### STORED DATA

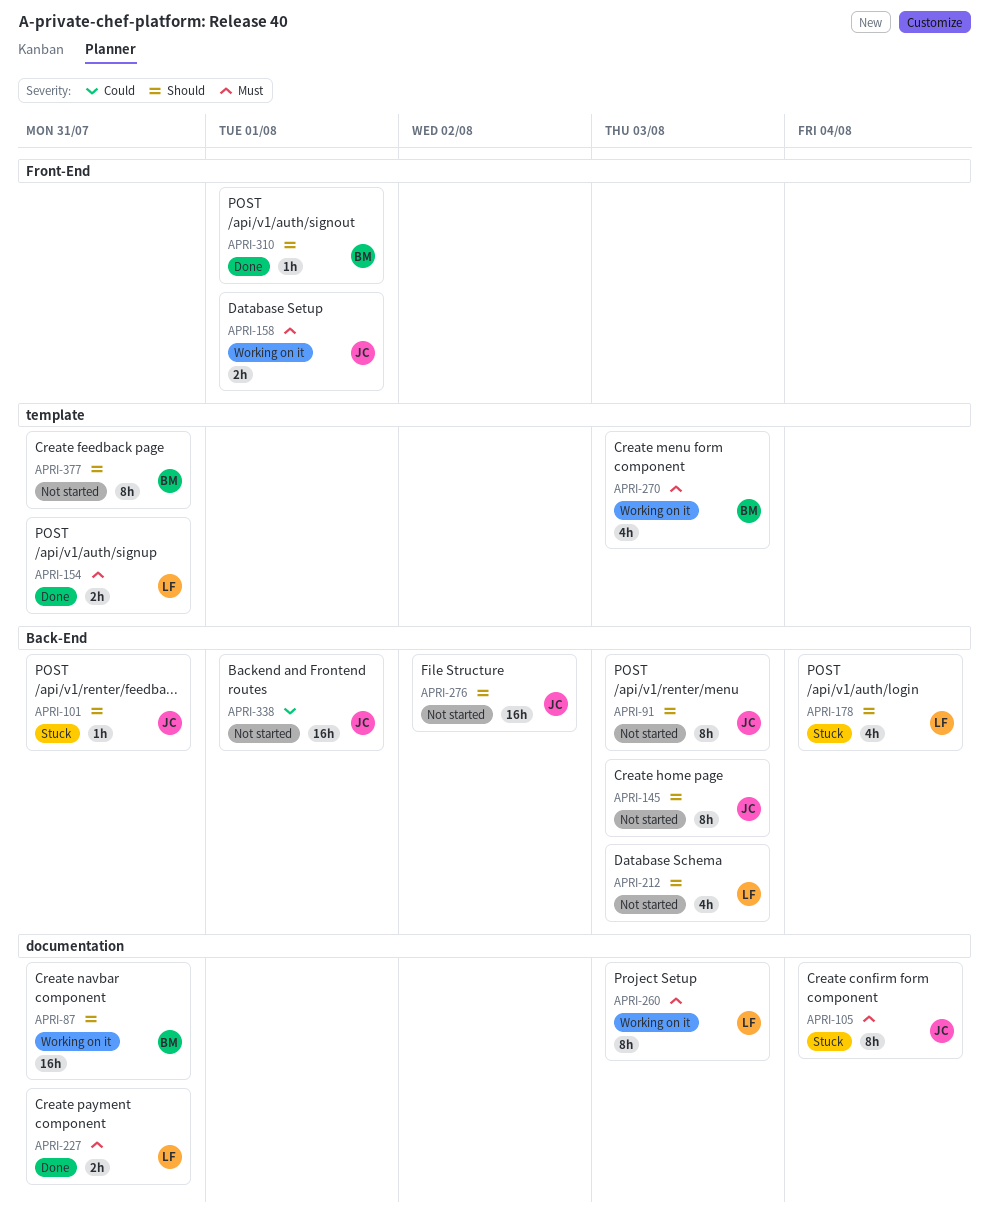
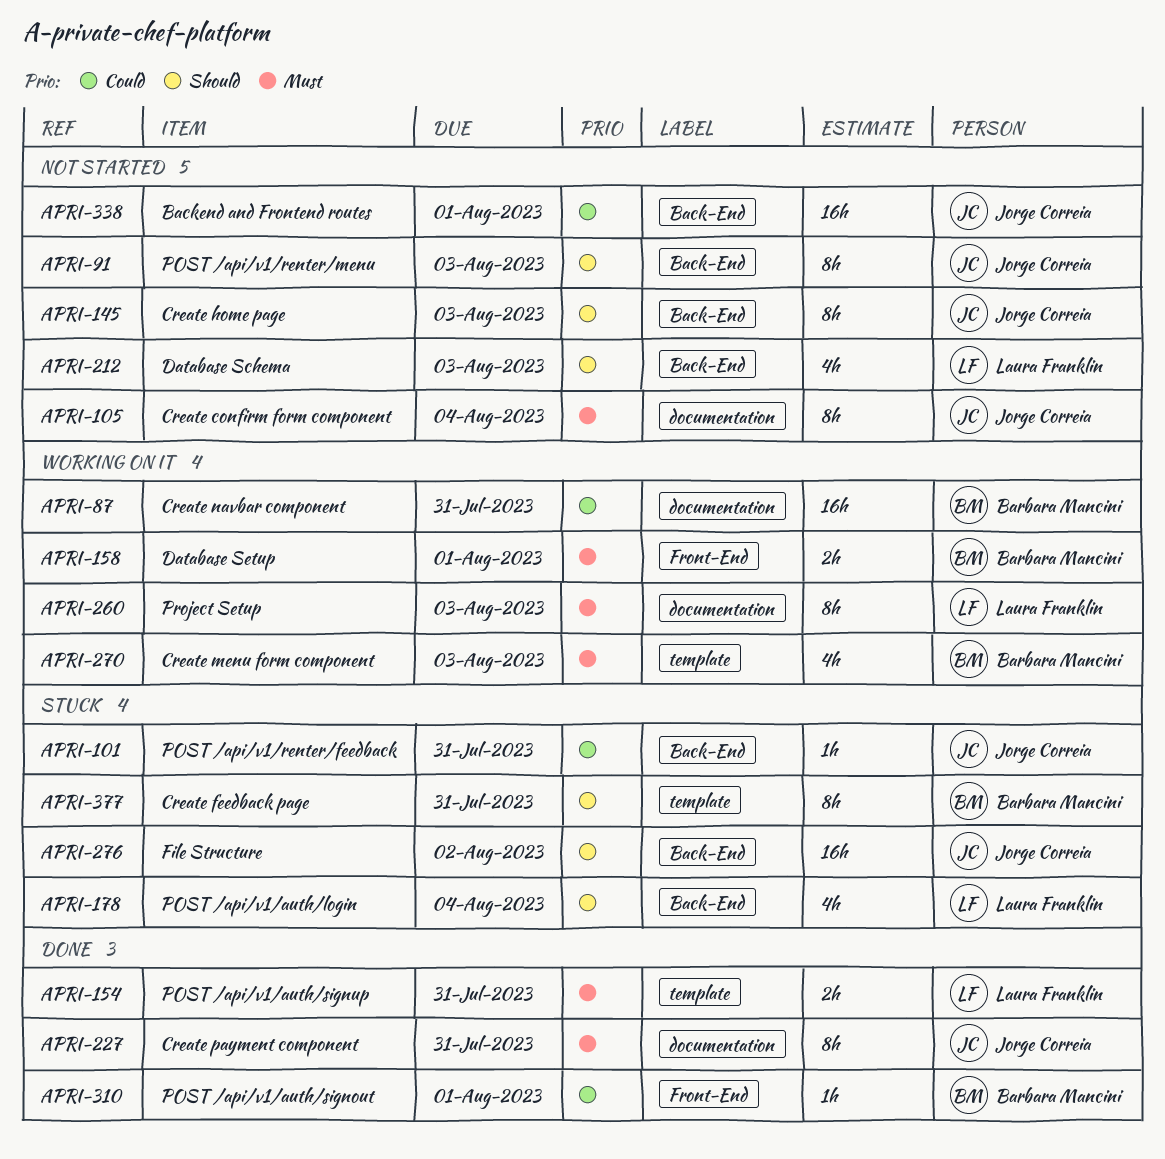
APRI-87, priority: Should -> Could
APRI-101, priority: Should -> Could
APRI-105, status: Stuck -> Not started
APRI-158, owner: Jorge Correia -> Barbara Mancini
APRI-227, owner: Laura Franklin -> Jorge Correia
APRI-227, estimate: 2h -> 8h
APRI-276, status: Not started -> Stuck
APRI-310, priority: Should -> Could
APRI-377, status: Not started -> Stuck

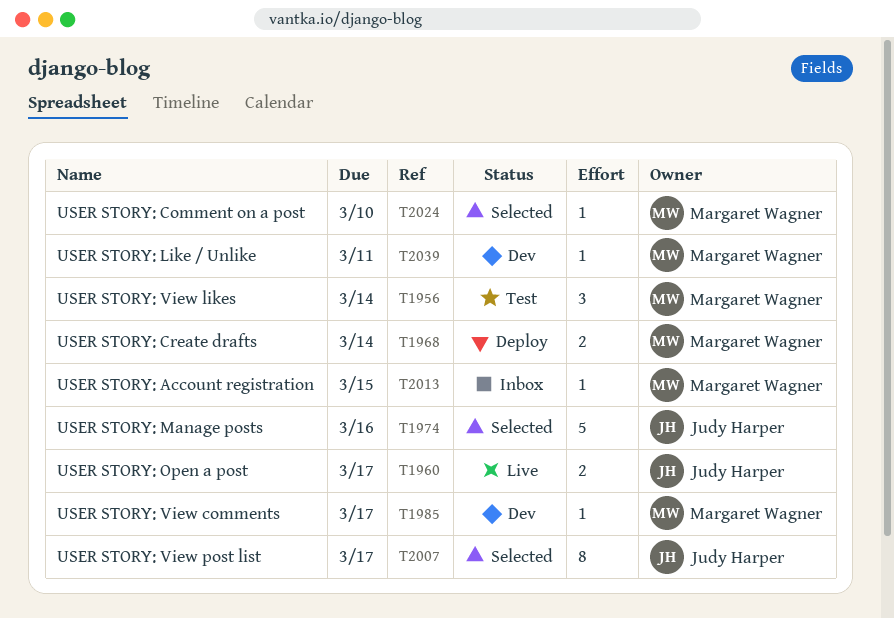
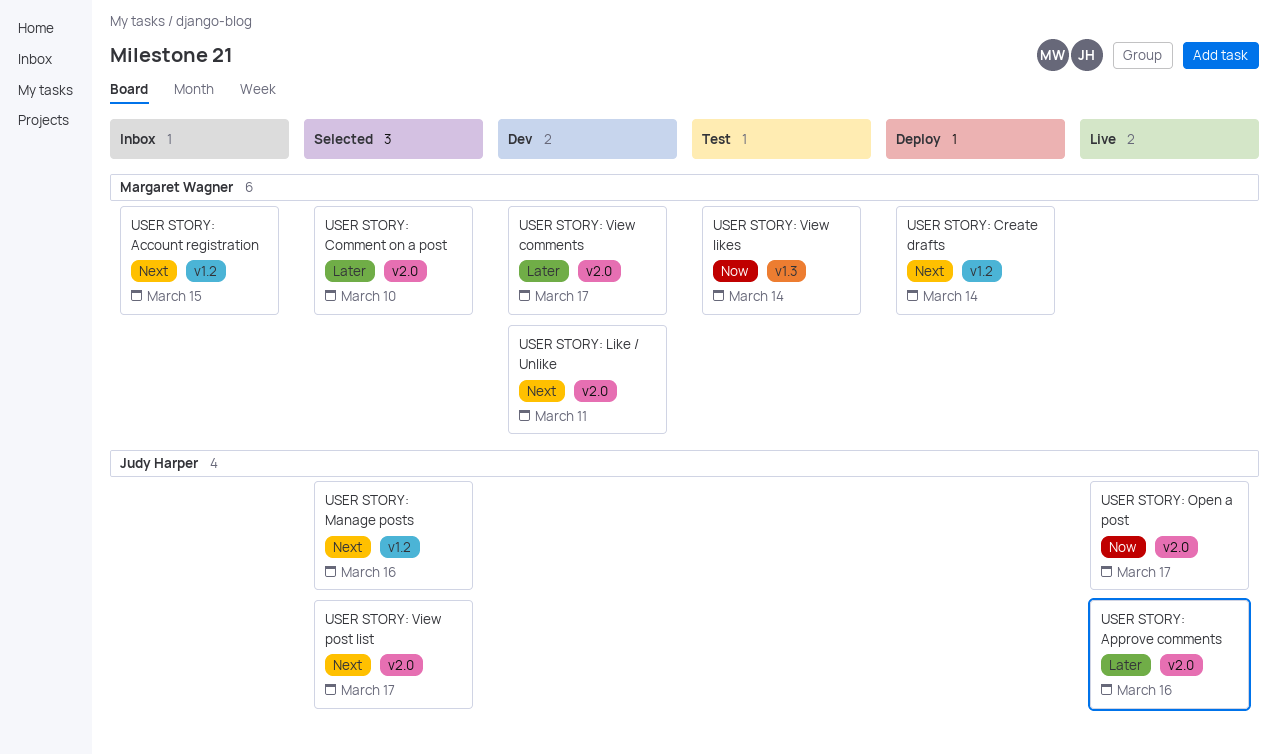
USER STORY: Approve comments: none -> present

### WHAT TO PRODUCE
Line by line, output the material above exactly, passing over the pictures.

### WORKED SOLUTION
APRI-87, priority: Should -> Could
APRI-101, priority: Should -> Could
APRI-105, status: Stuck -> Not started
APRI-158, owner: Jorge Correia -> Barbara Mancini
APRI-227, owner: Laura Franklin -> Jorge Correia
APRI-227, estimate: 2h -> 8h
APRI-276, status: Not started -> Stuck
APRI-310, priority: Should -> Could
APRI-377, status: Not started -> Stuck

USER STORY: Approve comments: none -> present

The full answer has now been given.